Extracting Text From MSG and EML

alpcos · March 6, 2013, 4:27am

Hi,

I need to extract plain text (not just the body, but all possible text data) from MSG and EML files; with the most efficient way possible. The extracted text will be used for indexing - so no formatting etc. required - just plain text.

Can you please advise on what is the best way (in terms of reliability and performance) to do this?

Thanks.

alpcos · March 6, 2013, 5:41am

Ok, I have visited all attirbutes and created a merged text.
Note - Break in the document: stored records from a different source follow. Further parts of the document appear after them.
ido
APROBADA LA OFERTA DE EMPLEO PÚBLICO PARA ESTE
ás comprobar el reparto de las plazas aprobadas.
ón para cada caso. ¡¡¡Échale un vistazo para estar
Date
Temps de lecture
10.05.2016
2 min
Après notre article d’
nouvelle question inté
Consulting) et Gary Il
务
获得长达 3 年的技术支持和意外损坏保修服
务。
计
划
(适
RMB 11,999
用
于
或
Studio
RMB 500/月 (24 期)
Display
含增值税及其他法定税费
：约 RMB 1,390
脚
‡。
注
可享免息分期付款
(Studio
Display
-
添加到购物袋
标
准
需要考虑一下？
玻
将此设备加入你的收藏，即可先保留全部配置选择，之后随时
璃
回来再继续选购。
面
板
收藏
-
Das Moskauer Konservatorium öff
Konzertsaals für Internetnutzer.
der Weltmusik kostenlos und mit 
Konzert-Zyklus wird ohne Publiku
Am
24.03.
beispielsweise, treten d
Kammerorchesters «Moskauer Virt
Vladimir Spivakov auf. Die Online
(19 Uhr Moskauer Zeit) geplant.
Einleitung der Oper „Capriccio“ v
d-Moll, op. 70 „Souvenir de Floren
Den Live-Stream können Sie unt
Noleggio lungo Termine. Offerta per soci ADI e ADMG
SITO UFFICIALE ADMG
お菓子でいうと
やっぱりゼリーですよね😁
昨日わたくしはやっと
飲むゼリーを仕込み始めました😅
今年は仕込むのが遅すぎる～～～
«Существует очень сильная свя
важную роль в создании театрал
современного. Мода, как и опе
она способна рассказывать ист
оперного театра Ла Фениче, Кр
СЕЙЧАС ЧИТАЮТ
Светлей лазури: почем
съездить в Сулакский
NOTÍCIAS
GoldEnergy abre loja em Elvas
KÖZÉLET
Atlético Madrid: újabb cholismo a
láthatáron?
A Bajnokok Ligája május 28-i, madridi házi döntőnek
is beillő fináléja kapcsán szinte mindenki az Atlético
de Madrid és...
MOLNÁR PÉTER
That will do the job for me; but for some emails, I have the bodyencoding field such as UTF8 and if I get bodytext directly, some characters are lost/incorrect. I do know the correct encoding from body encoding; but how will I use it? How can I get the body text with correct encoding, so the text is totally correct?

Please advise.

Thanks.

kashif.iqbal · March 6, 2013, 11:05am

Hi Alp,

Sorry for a delayed response.

Generally, you can apply any encoding to an array of bytes the following way:

Encoding utf8 = Encoding.UTF8;

string strText = utf8.GetString(BytesData);

where BytesData represents the bytes representation of text/string.

Can you please provide us with such a sample message file where the characters are lost/incorrect. We’ll also look into it for our reference.